(Record excerpts)
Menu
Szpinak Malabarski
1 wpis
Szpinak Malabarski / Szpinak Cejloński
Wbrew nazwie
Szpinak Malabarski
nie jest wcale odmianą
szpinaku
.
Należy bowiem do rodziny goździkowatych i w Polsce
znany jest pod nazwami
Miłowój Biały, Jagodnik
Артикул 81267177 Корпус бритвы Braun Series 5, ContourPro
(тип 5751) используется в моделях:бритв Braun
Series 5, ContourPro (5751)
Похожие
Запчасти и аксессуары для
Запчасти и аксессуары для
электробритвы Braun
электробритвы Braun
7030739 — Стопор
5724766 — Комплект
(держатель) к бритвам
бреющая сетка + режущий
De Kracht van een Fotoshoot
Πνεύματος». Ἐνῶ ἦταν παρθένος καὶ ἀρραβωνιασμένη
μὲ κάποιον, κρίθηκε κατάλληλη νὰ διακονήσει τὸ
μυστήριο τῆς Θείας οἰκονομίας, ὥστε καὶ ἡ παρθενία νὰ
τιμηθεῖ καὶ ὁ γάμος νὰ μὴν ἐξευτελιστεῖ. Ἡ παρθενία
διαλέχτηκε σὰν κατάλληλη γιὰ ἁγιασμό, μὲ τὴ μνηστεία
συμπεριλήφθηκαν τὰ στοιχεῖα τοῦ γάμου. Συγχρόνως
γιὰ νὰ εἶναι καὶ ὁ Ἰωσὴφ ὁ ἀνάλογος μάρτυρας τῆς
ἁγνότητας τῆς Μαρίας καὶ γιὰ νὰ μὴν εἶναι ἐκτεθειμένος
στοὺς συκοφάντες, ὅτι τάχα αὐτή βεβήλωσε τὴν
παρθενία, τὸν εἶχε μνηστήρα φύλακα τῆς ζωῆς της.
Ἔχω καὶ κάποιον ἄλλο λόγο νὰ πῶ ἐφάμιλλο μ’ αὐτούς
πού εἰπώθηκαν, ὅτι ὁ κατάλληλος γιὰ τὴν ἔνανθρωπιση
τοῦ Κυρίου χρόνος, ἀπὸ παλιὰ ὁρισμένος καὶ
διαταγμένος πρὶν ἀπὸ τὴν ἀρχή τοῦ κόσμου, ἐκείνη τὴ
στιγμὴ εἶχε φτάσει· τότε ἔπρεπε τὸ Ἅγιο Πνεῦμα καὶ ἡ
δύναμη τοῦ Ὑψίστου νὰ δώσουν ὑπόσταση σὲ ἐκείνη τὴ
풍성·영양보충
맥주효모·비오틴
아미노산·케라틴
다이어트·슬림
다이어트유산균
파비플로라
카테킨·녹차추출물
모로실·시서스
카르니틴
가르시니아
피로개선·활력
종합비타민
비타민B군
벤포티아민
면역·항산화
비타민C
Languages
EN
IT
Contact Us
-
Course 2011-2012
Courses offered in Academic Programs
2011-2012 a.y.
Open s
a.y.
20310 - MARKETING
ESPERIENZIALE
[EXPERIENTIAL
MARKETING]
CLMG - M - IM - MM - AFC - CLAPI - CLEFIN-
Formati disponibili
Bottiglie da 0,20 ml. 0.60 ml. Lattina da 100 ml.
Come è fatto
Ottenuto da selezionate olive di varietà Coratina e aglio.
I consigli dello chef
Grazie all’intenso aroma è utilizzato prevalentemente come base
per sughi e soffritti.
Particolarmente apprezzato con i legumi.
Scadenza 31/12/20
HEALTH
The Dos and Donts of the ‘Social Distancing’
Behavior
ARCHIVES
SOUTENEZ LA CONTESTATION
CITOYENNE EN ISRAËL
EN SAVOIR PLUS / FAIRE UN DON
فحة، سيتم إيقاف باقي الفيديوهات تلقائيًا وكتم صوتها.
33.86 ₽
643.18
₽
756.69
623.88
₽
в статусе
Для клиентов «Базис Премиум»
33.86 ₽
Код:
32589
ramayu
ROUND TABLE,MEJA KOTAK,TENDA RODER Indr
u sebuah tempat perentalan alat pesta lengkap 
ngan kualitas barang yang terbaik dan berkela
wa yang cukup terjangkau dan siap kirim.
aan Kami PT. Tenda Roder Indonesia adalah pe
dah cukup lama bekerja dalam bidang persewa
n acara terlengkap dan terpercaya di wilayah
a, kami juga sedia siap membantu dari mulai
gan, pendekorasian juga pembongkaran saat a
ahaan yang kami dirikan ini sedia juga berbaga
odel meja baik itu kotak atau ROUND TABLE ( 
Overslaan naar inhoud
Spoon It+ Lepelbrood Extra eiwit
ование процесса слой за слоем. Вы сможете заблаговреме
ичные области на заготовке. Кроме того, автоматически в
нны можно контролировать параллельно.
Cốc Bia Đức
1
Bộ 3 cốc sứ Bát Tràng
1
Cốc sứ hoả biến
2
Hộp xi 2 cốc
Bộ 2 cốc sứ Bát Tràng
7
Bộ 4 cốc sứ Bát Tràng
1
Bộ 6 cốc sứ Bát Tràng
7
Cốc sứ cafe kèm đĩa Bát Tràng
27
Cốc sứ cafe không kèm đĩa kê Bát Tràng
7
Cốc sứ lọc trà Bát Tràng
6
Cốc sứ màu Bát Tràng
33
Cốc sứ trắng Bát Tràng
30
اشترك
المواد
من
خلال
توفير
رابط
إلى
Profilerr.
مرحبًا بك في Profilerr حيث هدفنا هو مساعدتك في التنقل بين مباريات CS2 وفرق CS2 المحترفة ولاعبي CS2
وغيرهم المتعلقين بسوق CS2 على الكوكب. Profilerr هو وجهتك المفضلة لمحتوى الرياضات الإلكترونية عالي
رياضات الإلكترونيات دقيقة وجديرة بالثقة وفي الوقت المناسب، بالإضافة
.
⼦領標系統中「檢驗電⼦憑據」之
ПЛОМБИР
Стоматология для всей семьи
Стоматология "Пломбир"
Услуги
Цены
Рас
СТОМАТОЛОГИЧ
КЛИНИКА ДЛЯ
(End Record excerpts)
## [What you are asked to do]
Restate the records above word for word, omitting nothing.

## [Exercise answer]
Menu
Szpinak Malabarski
1 wpis
Szpinak Malabarski / Szpinak Cejloński
Wbrew nazwie
Szpinak Malabarski
nie jest wcale odmianą
szpinaku
.
Należy bowiem do rodziny goździkowatych i w Polsce
znany jest pod nazwami
Miłowój Biały, Jagodnik
Артикул 81267177 Корпус бритвы Braun Series 5, ContourPro
(тип 5751) используется в моделях:бритв Braun
Series 5, ContourPro (5751)
Похожие
Запчасти и аксессуары для
Запчасти и аксессуары для
электробритвы Braun
электробритвы Braun
7030739 — Стопор
5724766 — Комплект
(держатель) к бритвам
бреющая сетка + режущий
De Kracht van een Fotoshoot
Πνεύματος». Ἐνῶ ἦταν παρθένος καὶ ἀρραβωνιασμένη
μὲ κάποιον, κρίθηκε κατάλληλη νὰ διακονήσει τὸ
μυστήριο τῆς Θείας οἰκονομίας, ὥστε καὶ ἡ παρθενία νὰ
τιμηθεῖ καὶ ὁ γάμος νὰ μὴν ἐξευτελιστεῖ. Ἡ παρθενία
διαλέχτηκε σὰν κατάλληλη γιὰ ἁγιασμό, μὲ τὴ μνηστεία
συμπεριλήφθηκαν τὰ στοιχεῖα τοῦ γάμου. Συγχρόνως
γιὰ νὰ εἶναι καὶ ὁ Ἰωσὴφ ὁ ἀνάλογος μάρτυρας τῆς
ἁγνότητας τῆς Μαρίας καὶ γιὰ νὰ μὴν εἶναι ἐκτεθειμένος
στοὺς συκοφάντες, ὅτι τάχα αὐτή βεβήλωσε τὴν
παρθενία, τὸν εἶχε μνηστήρα φύλακα τῆς ζωῆς της.
Ἔχω καὶ κάποιον ἄλλο λόγο νὰ πῶ ἐφάμιλλο μ’ αὐτούς
πού εἰπώθηκαν, ὅτι ὁ κατάλληλος γιὰ τὴν ἔνανθρωπιση
τοῦ Κυρίου χρόνος, ἀπὸ παλιὰ ὁρισμένος καὶ
διαταγμένος πρὶν ἀπὸ τὴν ἀρχή τοῦ κόσμου, ἐκείνη τὴ
στιγμὴ εἶχε φτάσει· τότε ἔπρεπε τὸ Ἅγιο Πνεῦμα καὶ ἡ
δύναμη τοῦ Ὑψίστου νὰ δώσουν ὑπόσταση σὲ ἐκείνη τὴ
풍성·영양보충
맥주효모·비오틴
아미노산·케라틴
다이어트·슬림
다이어트유산균
파비플로라
카테킨·녹차추출물
모로실·시서스
카르니틴
가르시니아
피로개선·활력
종합비타민
비타민B군
벤포티아민
면역·항산화
비타민C
Languages
EN
IT
Contact Us
-
Course 2011-2012
Courses offered in Academic Programs
2011-2012 a.y.
Open s
a.y.
20310 - MARKETING
ESPERIENZIALE
[EXPERIENTIAL
MARKETING]
CLMG - M - IM - MM - AFC - CLAPI - CLEFIN-
Formati disponibili
Bottiglie da 0,20 ml. 0.60 ml. Lattina da 100 ml.
Come è fatto
Ottenuto da selezionate olive di varietà Coratina e aglio.
I consigli dello chef
Grazie all’intenso aroma è utilizzato prevalentemente come base
per sughi e soffritti.
Particolarmente apprezzato con i legumi.
Scadenza 31/12/20
HEALTH
The Dos and Donts of the ‘Social Distancing’
Behavior
ARCHIVES
SOUTENEZ LA CONTESTATION
CITOYENNE EN ISRAËL
EN SAVOIR PLUS / FAIRE UN DON
فحة، سيتم إيقاف باقي الفيديوهات تلقائيًا وكتم صوتها.
33.86 ₽
643.18
₽
756.69
623.88
₽
в статусе
Для клиентов «Базис Премиум»
33.86 ₽
Код:
32589
ramayu
ROUND TABLE,MEJA KOTAK,TENDA RODER Indr
u sebuah tempat perentalan alat pesta lengkap 
ngan kualitas barang yang terbaik dan berkela
wa yang cukup terjangkau dan siap kirim.
aan Kami PT. Tenda Roder Indonesia adalah pe
dah cukup lama bekerja dalam bidang persewa
n acara terlengkap dan terpercaya di wilayah
a, kami juga sedia siap membantu dari mulai
gan, pendekorasian juga pembongkaran saat a
ahaan yang kami dirikan ini sedia juga berbaga
odel meja baik itu kotak atau ROUND TABLE ( 
Overslaan naar inhoud
Spoon It+ Lepelbrood Extra eiwit
ование процесса слой за слоем. Вы сможете заблаговреме
ичные области на заготовке. Кроме того, автоматически в
нны можно контролировать параллельно.
Cốc Bia Đức
1
Bộ 3 cốc sứ Bát Tràng
1
Cốc sứ hoả biến
2
Hộp xi 2 cốc
Bộ 2 cốc sứ Bát Tràng
7
Bộ 4 cốc sứ Bát Tràng
1
Bộ 6 cốc sứ Bát Tràng
7
Cốc sứ cafe kèm đĩa Bát Tràng
27
Cốc sứ cafe không kèm đĩa kê Bát Tràng
7
Cốc sứ lọc trà Bát Tràng
6
Cốc sứ màu Bát Tràng
33
Cốc sứ trắng Bát Tràng
30
اشترك
المواد
من
خلال
توفير
رابط
إلى
Profilerr.
مرحبًا بك في Profilerr حيث هدفنا هو مساعدتك في التنقل بين مباريات CS2 وفرق CS2 المحترفة ولاعبي CS2
وغيرهم المتعلقين بسوق CS2 على الكوكب. Profilerr هو وجهتك المفضلة لمحتوى الرياضات الإلكترونية عالي
رياضات الإلكترونيات دقيقة وجديرة بالثقة وفي الوقت المناسب، بالإضافة
.
⼦領標系統中「檢驗電⼦憑據」之
ПЛОМБИР
Стоматология для всей семьи
Стоматология "Пломбир"
Услуги
Цены
Рас
СТОМАТОЛОГИЧ
КЛИНИКА ДЛЯ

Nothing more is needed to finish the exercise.